可像他這樣的人,除了搏命,好像真的沒有其他活路了。

“阿大,事在人為,人定勝天!”

“竺國產(chǎn)稻,衛(wèi)國產(chǎn)黍稷,那奚國呢?”

“我看過奚國地志,大多數(shù)的土地都像這荒山一樣貧瘠干涸,我們看不起這土地,自然不被這土地所承認(rèn)。”

“人靠養(yǎng),土也是一樣的。”

“種不了稻黍稷,我們就種麥菽,我看過一些古書,這兩種作物都耐熱耐干,雖說不能保證產(chǎn)量,但至少不會顆粒無收,有收產(chǎn)就會有辦法增量,我們總得一步一步來。”

“這天下之大道路萬千,總能找出一條屬于奚國的道。”

“屬于你們的道!”

阿大跟著先生俯身,急忙忙的抬起手腕胡亂擦了擦臉,他學(xué)著先生慢慢地捻起一點土渣放入口中,再慢慢地咀嚼然后吞咽。

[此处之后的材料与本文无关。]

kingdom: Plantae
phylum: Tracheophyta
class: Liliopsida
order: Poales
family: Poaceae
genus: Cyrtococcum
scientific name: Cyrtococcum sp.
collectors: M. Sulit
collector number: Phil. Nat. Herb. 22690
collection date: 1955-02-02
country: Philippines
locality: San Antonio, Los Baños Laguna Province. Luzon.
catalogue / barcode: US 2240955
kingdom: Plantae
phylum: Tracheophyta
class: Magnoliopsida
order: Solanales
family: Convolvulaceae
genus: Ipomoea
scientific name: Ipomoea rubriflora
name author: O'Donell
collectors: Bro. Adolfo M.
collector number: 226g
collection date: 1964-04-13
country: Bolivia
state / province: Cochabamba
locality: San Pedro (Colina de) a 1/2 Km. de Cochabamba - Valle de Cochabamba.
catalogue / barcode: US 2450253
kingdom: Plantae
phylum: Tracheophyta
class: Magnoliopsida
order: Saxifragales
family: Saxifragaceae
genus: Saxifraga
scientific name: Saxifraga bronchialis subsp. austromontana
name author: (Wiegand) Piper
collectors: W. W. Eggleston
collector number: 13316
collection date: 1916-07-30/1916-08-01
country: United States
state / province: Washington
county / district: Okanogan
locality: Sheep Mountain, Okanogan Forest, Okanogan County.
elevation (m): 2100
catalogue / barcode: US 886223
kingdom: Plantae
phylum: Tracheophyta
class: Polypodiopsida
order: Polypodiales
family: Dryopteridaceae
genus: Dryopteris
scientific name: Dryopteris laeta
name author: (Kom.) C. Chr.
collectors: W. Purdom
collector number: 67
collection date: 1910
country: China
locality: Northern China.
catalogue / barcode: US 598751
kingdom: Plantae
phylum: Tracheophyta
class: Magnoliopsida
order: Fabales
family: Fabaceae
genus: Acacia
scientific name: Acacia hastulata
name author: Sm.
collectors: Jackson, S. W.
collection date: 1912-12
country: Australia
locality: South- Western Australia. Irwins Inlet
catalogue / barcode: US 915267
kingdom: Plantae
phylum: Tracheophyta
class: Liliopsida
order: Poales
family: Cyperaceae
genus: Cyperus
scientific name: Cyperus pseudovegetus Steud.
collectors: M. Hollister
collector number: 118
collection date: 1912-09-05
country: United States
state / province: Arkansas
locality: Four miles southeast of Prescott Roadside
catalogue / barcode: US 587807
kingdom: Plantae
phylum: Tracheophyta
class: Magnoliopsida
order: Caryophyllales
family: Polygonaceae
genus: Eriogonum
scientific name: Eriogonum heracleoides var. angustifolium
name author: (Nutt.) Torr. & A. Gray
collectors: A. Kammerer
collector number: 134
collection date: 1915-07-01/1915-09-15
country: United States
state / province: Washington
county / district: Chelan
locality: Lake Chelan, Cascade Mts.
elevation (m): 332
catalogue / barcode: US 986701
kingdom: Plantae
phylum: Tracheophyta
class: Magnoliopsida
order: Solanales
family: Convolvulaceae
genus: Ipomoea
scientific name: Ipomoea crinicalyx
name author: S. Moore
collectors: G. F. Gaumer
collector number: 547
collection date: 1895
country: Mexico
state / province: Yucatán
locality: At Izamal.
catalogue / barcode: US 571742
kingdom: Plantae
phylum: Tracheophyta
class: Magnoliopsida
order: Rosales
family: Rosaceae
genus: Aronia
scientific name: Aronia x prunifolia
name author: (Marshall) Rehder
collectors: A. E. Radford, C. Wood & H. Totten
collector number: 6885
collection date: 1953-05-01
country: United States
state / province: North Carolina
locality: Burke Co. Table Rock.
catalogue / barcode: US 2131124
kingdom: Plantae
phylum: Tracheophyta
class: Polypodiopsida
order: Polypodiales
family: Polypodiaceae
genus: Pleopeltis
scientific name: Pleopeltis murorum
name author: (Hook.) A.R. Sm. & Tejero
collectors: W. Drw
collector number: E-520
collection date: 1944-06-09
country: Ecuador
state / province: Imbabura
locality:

土是苦的澀的,甚至還有沙粒的粗糙感,可這片土地,也能重新煥發(fā)生機(jī)。

“什么時候這土不再干苦了,這地也就沃了。”

“留在梁河吧,就把這里當(dāng)作你的村子,扎根在這片土里,終有一日,一定能看到漫山遍野的碩果。”

“阿大,你看到你的道了嗎?”

阿大瞳孔一縮,他終于明白為何這些時日先生允許他跟在身側(cè),看先生忙碌,看先生沉思,他雖不懂卻都看在眼里記在心里。

原來,先生是在向他授道啊!

“那先生,您的道呢?”

阿大不由自主的輕聲問出,他就是突然想知道先生走的又是什么樣的道,他也想追隨先生,窮此生甘之此道。

“我的道啊!”

早就不在了!

阿九的話直說了一半,剩下的一半她只能自己回答自己了。

昔年,趙都望鎮(zhèn)守落城護(hù)佑百姓,無論是流民還是乞兒皆能有所食有所庇,落城數(shù)萬萬生靈以身證道,如今,那里只剩荒山的一片片石碑,他們還在等待啊!

吾之道,早就埋骨在那片黃沙之中了。

阿大凝望著先生的纖瘦的背影,看著看著卻覺得悲傷不已,先生的道好像只有一個人,一個人在前行。

先生走不出來,而他們也走不進(jìn)去。

終其一生,可能都只能這樣踽踽獨行。